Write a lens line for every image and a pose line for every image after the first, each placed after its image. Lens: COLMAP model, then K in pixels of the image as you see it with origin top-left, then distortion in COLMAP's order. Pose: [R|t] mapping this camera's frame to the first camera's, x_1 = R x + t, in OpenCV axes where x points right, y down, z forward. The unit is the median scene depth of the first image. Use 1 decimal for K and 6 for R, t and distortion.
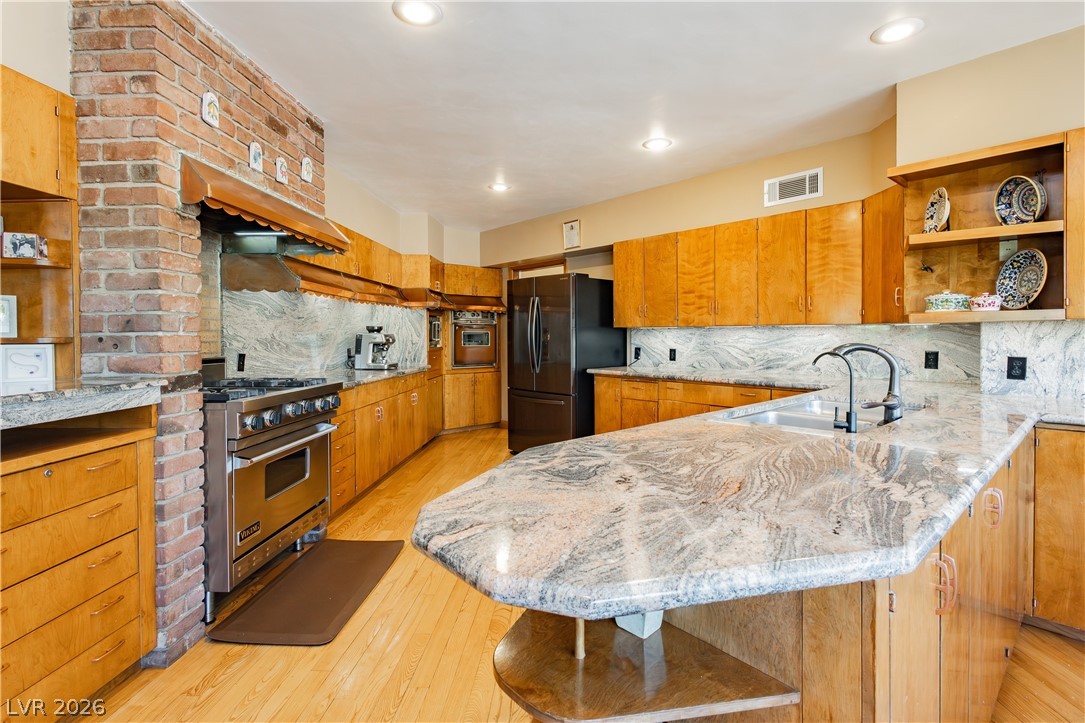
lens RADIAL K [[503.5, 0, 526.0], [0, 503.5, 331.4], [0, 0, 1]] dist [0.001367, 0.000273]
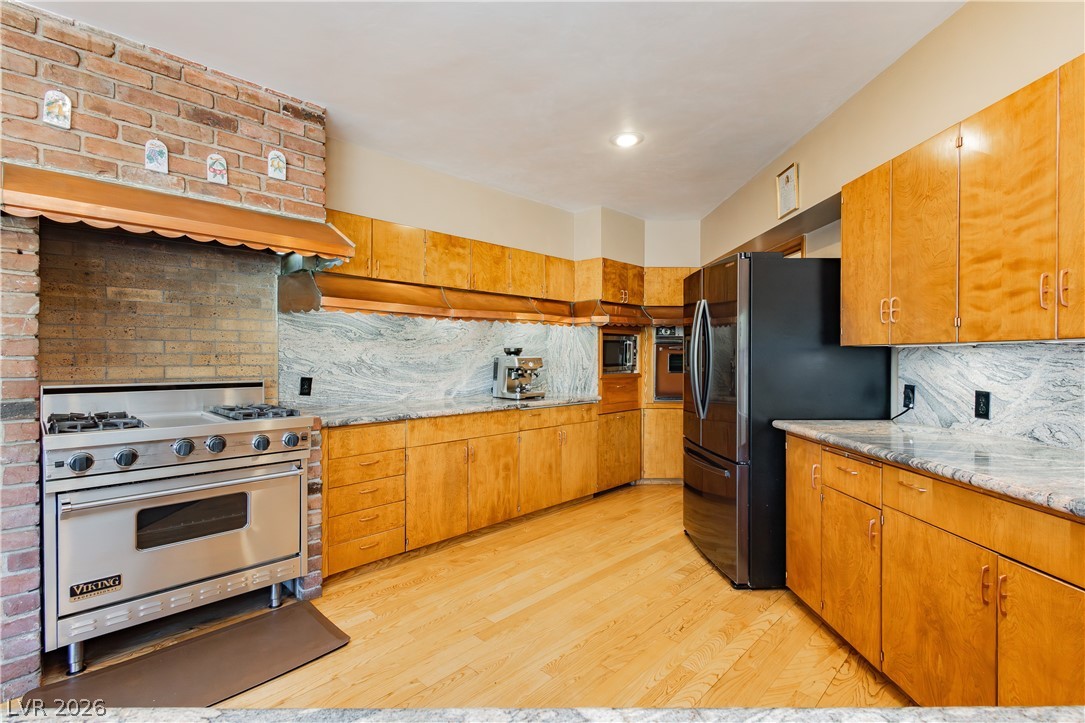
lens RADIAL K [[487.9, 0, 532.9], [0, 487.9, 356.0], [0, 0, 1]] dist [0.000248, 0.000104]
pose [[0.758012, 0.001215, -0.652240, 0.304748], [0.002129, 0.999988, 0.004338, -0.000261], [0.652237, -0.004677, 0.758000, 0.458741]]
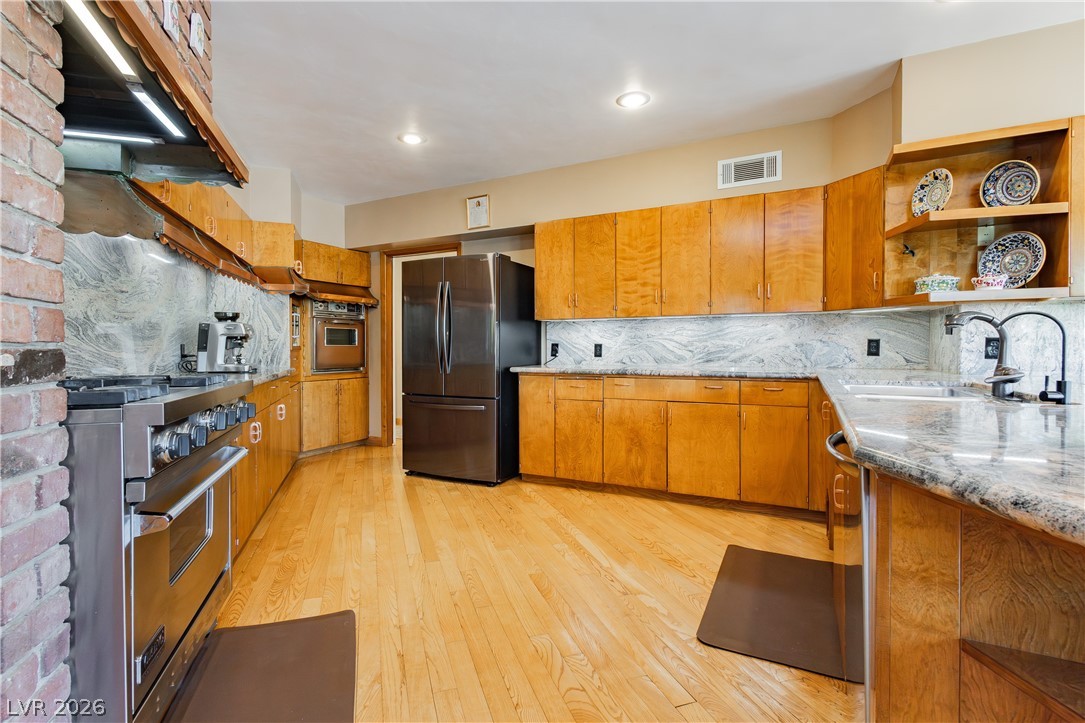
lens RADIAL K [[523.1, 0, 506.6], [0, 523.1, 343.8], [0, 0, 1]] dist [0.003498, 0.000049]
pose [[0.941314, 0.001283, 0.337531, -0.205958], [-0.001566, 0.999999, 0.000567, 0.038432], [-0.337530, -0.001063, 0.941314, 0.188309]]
****
ABOUT THIS TASK:
Rewrite the entries above, changing "lens line" to "intrinsics line" and leaving everything else as it stands. Omit the pictures from your answer.

EXERCISE RESULT:
Write a intrinsics line for every image and a pose line for every image after the first, each placed after its image. Lens: COLMAP model, then K in pixels of the image as you see it with origin top-left, then distortion in COLMAP's order. Pose: [R|t] mapping this camera's frame to the first camera's, x_1 = R x + t, in OpenCV axes where x points right, y down, z forward. The unit is the median scene depth of the first image. Use 1 decimal for K and 6 for R, t and distortion.
lens RADIAL K [[503.5, 0, 526.0], [0, 503.5, 331.4], [0, 0, 1]] dist [0.001367, 0.000273]
lens RADIAL K [[487.9, 0, 532.9], [0, 487.9, 356.0], [0, 0, 1]] dist [0.000248, 0.000104]
pose [[0.758012, 0.001215, -0.652240, 0.304748], [0.002129, 0.999988, 0.004338, -0.000261], [0.652237, -0.004677, 0.758000, 0.458741]]
lens RADIAL K [[523.1, 0, 506.6], [0, 523.1, 343.8], [0, 0, 1]] dist [0.003498, 0.000049]
pose [[0.941314, 0.001283, 0.337531, -0.205958], [-0.001566, 0.999999, 0.000567, 0.038432], [-0.337530, -0.001063, 0.941314, 0.188309]]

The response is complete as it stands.